Лихобор пришёл в себя лишь на четвёртый день.
— Позовите замполита, — сказал он.
Капитан остановился около кровати Лихобора. Несчастье изменило лицо Семёна, придало ему выражение большой сосредоточенной и жёсткой силы. Такой человек мог выдержать всё, потому что однажды он уже прошёл сквозь пекло.
— Как назвали сына? — спросил Лихобор.
— Лукой.
— Хорошо. Пусть будет Лука. Где он?
— В детском доме. Родственников у тебя нет?
— Нет. Значит, так, — сказал Лихобор, — пусть живёт и растёт в детском доме. Помочь ему я кичем не могу. Через семнадцать лет, слышишь, комиссар, через семнадцать лет, когда сын окончит школу, скажешь ему, где я. Захочет — придёт ко мне, не захочет…
— Придёт. Как же иначе…
— Там посмотрим. Жизнь долгая, как вечность. Семнадцать лет. Ты представляешь, что такое семнадцать лет?
— Представляю.
— А раз представляешь, то нечего загадывать. И ещё одно. Я жил в Киеве весь свой век. Там родился, там и сейчас хочу жить… Если можно, сделайте так, чтобы и мальчишку туда. Всё-таки легче будет сознавать, что он где-то неподалёку от меня дышит, смеётся или плачет…
— Всё это, пожалуй, можно будет организовать. После Победы, конечно…

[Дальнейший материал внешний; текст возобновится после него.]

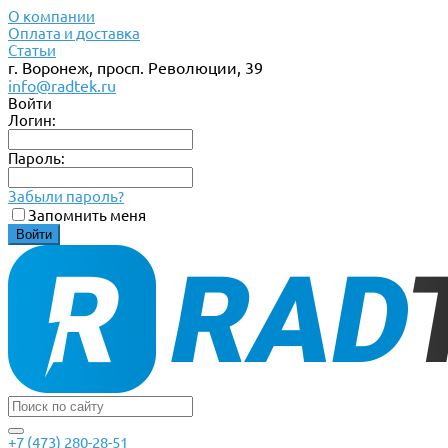
О компании
Оплата и доставка
Статьи
г. Воронеж, просп. Революции, 39
info@radtek.ru
Войти
Логин:
Пароль:
Забыли пароль?
Запомнить меня
+7 (473) 280-28-51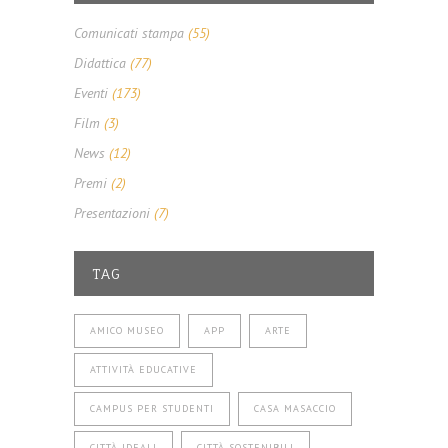
Comunicati stampa
(55)
Didattica
(77)
Eventi
(173)
Film
(3)
News
(12)
Premi
(2)
Presentazioni
(7)
TAG
AMICO MUSEO
APP
ARTE
ATTIVITÀ EDUCATIVE
CAMPUS PER STUDENTI
CASA MASACCIO
CITTÀ IDEALI
CITTÀ SOSTENIBILI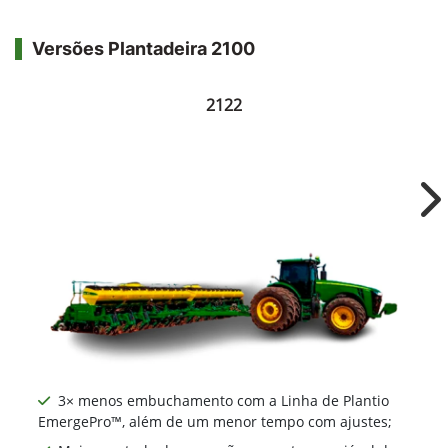
Versões Plantadeira 2100
2122
Ne
3× menos embuchamento com a Linha de Plantio
EmergePro™, além de um menor tempo com ajustes;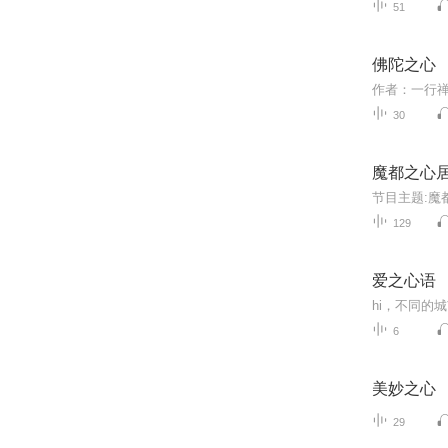
51
佛陀之心
作者：一行
30
魔都之心
129
爱之心语
6
美妙之心
29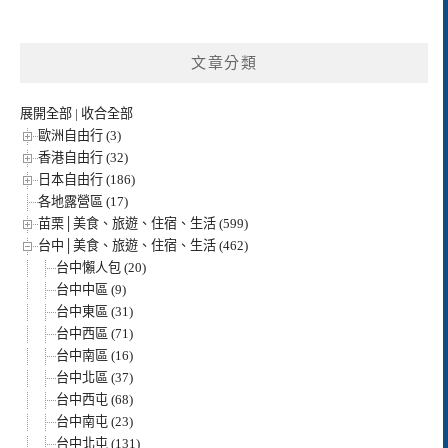
文章分類
展開全部
|
收合全部
歐洲自由行 (3)
香港自由行 (32)
日本自由行 (186)
各地露營區 (17)
苗栗│美食、旅遊、住宿、生活 (599)
台中│美食、旅遊、住宿、生活 (462)
台中懶人包 (20)
台中中區 (9)
台中東區 (31)
台中西區 (71)
台中南區 (16)
台中北區 (37)
台中西屯 (68)
台中南屯 (23)
台中北屯 (131)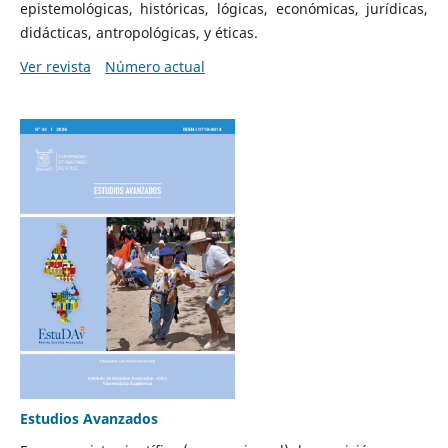
epistemológicas, históricas, lógicas, económicas, jurídicas,
didácticas, antropológicas, y éticas.
Ver revista
Número actual
Estudios Avanzados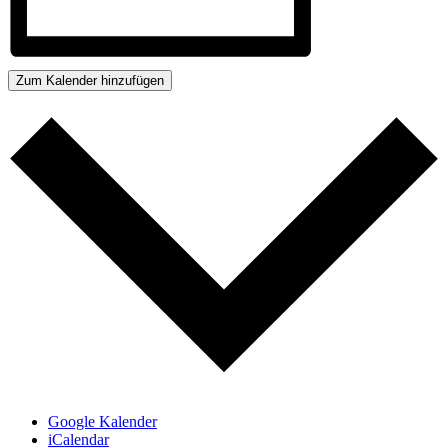
Zum Kalender hinzufügen
Google Kalender
iCalendar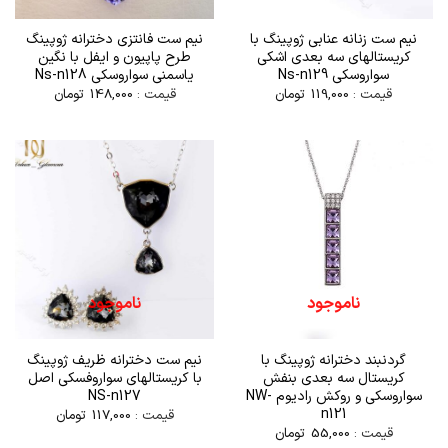
نیم ست زنانه عنابی ژوپینگ با
نیم ست فانتزی دخترانه ژوپینگ
کریستالهای سه بعدی اشکی
طرح پاپیون و ایفل با نگین
سواروسکی Ns-n129
یاسمنی سواروسکی Ns-n128
قیمت :
119,000
تومان
قیمت :
148,000
تومان
ناموجود
ناموجود
گردنبند دخترانه ژوپینگ با
نیم ست دخترانه ظریف ژوپینگ
کریستال سه بعدی بنفش
با کریستالهای سواروفسکی اصل
سواروسکی و روکش رادیوم NW-
NS-n127
n121
قیمت :
117,000
تومان
قیمت :
55,000
تومان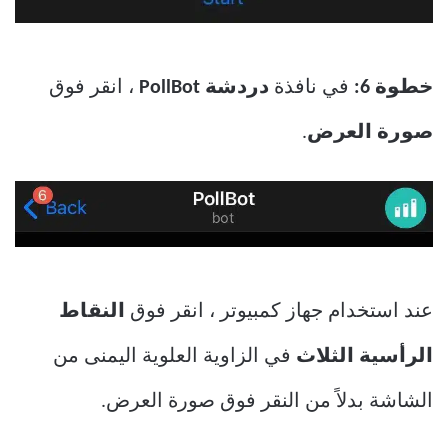
خطوة 6:
في نافذة
دردشة PollBot
، انقر فوق
صورة العرض
.
عند استخدام جهاز كمبيوتر ، انقر فوق
النقاط
الرأسية الثلاث
في الزاوية العلوية اليمنى من
الشاشة بدلاً من النقر فوق صورة العرض.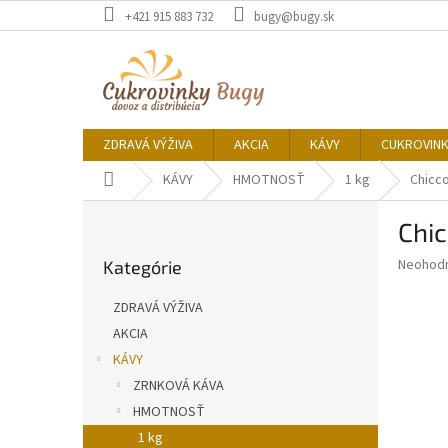
Prejsť
+421 915 883 732
bugy@bugy.sk
na
obsah
ZDRAVÁ VÝŽIVA
AKCIA
KÁVY
CUKROVIN
Domov
KÁVY
HMOTNOSŤ
1 kg
Chicco
B
Chic
o
Preskočiť
č
Priemer
Neohod
Kategórie
kategórie
n
hodnote
ý
produkt
ZDRAVÁ VÝŽIVA
p
je
AKCIA
0,0
a
z
KÁVY
n
5
e
ZRNKOVÁ KÁVA
hviezdič
l
HMOTNOSŤ
1 kg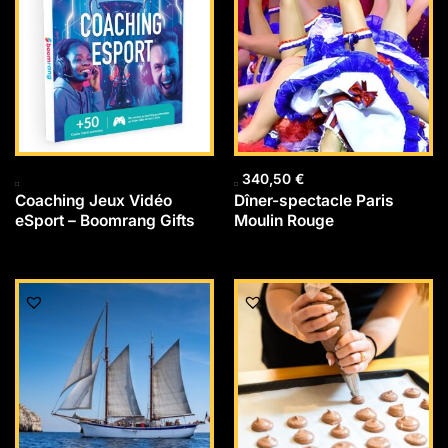
340,50
€
Coaching Jeux Vidéo
Dîner-spectacle Paris
eSport – Boomrang Gifts
Moulin Rouge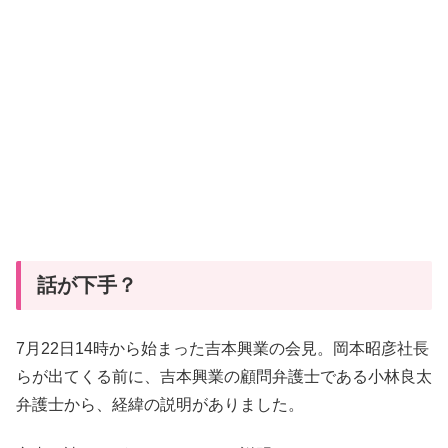
話が下手？
7月22日14時から始まった吉本興業の会見。岡本昭彦社長
らが出てくる前に、吉本興業の顧問弁護士である小林良太
弁護士から、経緯の説明がありました。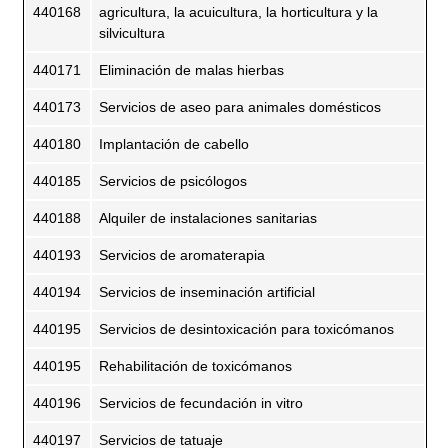
440168
agricultura, la acuicultura, la horticultura y la
silvicultura
440171
Eliminación de malas hierbas
440173
Servicios de aseo para animales domésticos
440180
Implantación de cabello
440185
Servicios de psicólogos
440188
Alquiler de instalaciones sanitarias
440193
Servicios de aromaterapia
440194
Servicios de inseminación artificial
440195
Servicios de desintoxicación para toxicómanos
440195
Rehabilitación de toxicómanos
440196
Servicios de fecundación in vitro
440197
Servicios de tatuaje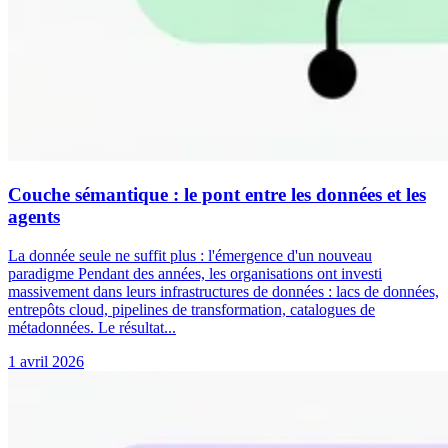
Couche sémantique : le pont entre les données et les
agents
La donnée seule ne suffit plus : l'émergence d'un nouveau
paradigme Pendant des années, les organisations ont investi
massivement dans leurs infrastructures de données : lacs de données,
entrepôts cloud, pipelines de transformation, catalogues de
métadonnées. Le résultat...
1 avril 2026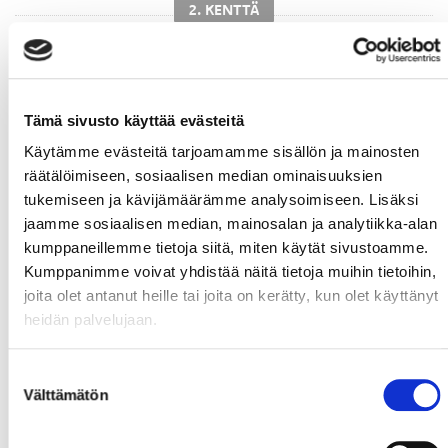
2. KENTTÄ
Tämä sivusto käyttää evästeitä
Käytämme evästeitä tarjoamamme sisällön ja mainosten
räätälöimiseen, sosiaalisen median ominaisuuksien
#92
Repo,
#14
Päivärinta,
#20
Nyman,
tukemiseen ja kävijämäärämme analysoimiseen. Lisäksi
Sebastian
Sami
Linus
jaamme sosiaalisen median, mainosalan ja analytiikka-alan
kumppaneillemme tietoja siitä, miten käytät sivustoamme.
Kumppanimme voivat yhdistää näitä tietoja muihin tietoihin,
joita olet antanut heille tai joita on kerätty, kun olet käyttänyt
heidän palvelujaan.
Suostumuksen
#11
Reunanen,
#72
Piipponen,
Välttämätön
valinta
Tarmo
Samuli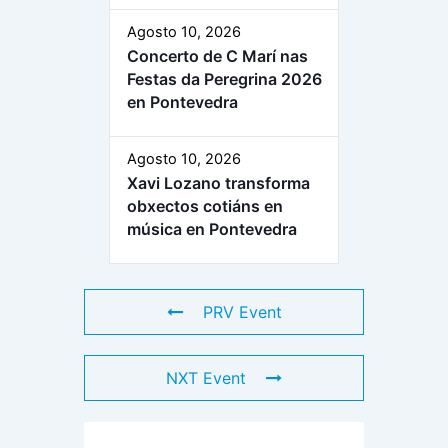
Agosto 10, 2026
Concerto de C Marí nas
Festas da Peregrina 2026
en Pontevedra
Agosto 10, 2026
Xavi Lozano transforma
obxectos cotiáns en
música en Pontevedra
PRV Event
NXT Event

И потянулись дни, складывались в месяцы и годы, одинаковые, размеренные, как тихий ход часового маятника, — от появления санитарки с мокрым полотенцем для умывания и завтраком до вечернего отбоя, когда гасили свет, но в палате никто не спал, каждый думал свою тяжкую думу. Иногда течение дней нарушалось, кто-то умирал, кого-то находили родные, но случалось это нечасто, потому что большинство инвалидов спрятало от всех людей свою беду. И хотя в пословице, которую выдают за народную мудрость, сказано, будто разделённое горе — не горе, на поверку выходило, что это всё-таки неправда. Горе всегда остаётся горем, разве что, ложась на плечи близких тебе людей, пригибает к земле не только тебя одного, но и тех, с кем ты поделился своей тяжкой ношей. Делиться нужно радостью, не горем.
В Киев Семёна Лихобора привезли вскоре после Победы, и очутился он совсем недалеко от своего родного завода, в госпитале на одной из Святошинских просек, тихих и солнечных, где разносился весёлый перестук дятла.